Gli esempi più notevoli sono forniti dal mimetismo animale. La manipolazione dei moduli cognitivi
di un altro organismo può intervenire non solo nei rapporti interspecifici (come nel caso del
mimetismo), ma anche nei rapporti intraspecifici (come nel caso della selezione sessuale). Lo
spazio umano presenta sotto questo aspetto un caso estremo. Gli esseri umani infatti, non solo
utilizzano informazioni ma ne sono anche produttori massivi. In particolare, essi producono
informazione per influenzarsi reciprocamente. Per influenzare un altro per mezzo di
un’informazione, essa deve attirare la sua attenzione e essere trattata in modo prevedibile. Un modo
debole per attirare l’attenzione e di giudicare il processo cognitivo altrui consiste nel produrre una
informazione che soddisfi le condizioni d’input dei suoi moduli cognitivi. L’ambito effettivo dei
moduli cognitivi umani contiene non soltanto informazione che si trova accidentalmente a riempire
le sue condizioni d’input ma anche informazione prodotta da altri deliberatamente per attivare il
modulo e produrre effetti cognitivi particolari (ad esempio immagini di visi ma non visi). L’ambito
effettivo del modulo di riconoscimento dei volti può essere invaso da almeno tre tipi di input
culturali: ritratti, maschere che non appartengono all’ambito suo proprio, visi truccati che pur
appartenendo all’ambito proprio del modulo ne manipolano le valutazioni. Mentre gli input naturali
dei modelli cognitivi possono variare solo di poco da un ambiente all’altro, culture diverse possono
produrre input artificiali estremamente variabili e che pur nondimeno soddisfano le condizioni
d’input dei modelli stessi. Cosi né ritratti, né il trucco, né le maschere si trovano in tutte le culture e
laddove si trovano presentano tratti di grande diversità.

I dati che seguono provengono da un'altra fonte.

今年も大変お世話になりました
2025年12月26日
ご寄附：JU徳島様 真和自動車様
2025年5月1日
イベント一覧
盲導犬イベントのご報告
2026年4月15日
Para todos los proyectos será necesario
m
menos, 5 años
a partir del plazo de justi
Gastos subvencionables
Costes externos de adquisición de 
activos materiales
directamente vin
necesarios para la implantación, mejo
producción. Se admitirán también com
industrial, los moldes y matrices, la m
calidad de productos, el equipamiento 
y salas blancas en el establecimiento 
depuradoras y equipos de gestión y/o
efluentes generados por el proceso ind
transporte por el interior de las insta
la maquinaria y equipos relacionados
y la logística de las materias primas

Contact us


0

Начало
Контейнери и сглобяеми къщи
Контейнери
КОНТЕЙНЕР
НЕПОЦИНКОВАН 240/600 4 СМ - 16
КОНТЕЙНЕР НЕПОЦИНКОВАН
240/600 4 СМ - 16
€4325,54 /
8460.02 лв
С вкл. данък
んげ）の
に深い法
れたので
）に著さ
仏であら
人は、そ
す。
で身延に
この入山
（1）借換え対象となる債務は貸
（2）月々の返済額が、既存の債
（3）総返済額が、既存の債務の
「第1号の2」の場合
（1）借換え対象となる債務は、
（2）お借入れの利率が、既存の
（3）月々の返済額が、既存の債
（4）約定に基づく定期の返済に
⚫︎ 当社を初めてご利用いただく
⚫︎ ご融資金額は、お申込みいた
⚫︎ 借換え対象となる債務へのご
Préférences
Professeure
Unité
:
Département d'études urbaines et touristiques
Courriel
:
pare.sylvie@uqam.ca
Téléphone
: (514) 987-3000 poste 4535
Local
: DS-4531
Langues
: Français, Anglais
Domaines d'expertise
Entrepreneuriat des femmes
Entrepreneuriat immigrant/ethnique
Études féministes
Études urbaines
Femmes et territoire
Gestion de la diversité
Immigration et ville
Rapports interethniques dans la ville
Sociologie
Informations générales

Altre ricerche hanno dimostrato come capacità cognitive modulari giochino un ruolo nello sviluppo
delle rappresentazioni del mondo vivente, dei numeri, delle categorie sociali, o delle idee religiose.
Queste ricerche mostrano come i moduli stabiliscano l’informazione che soddisfa le loro condizioni
d’input, che questa informazione appartenga o meno all’ambito loro proprio. Ben altri fattori,
storico-sociali, ecologici, psicologici, giocano un ruolo importante nella spiegazione dei fenomeni
culturali. L’ipotesti tuttavia della modularità dello spirito umano contribuisce in modo particolare a
spiegare congiuntamente la stabilità delle culture e la loro variabilità.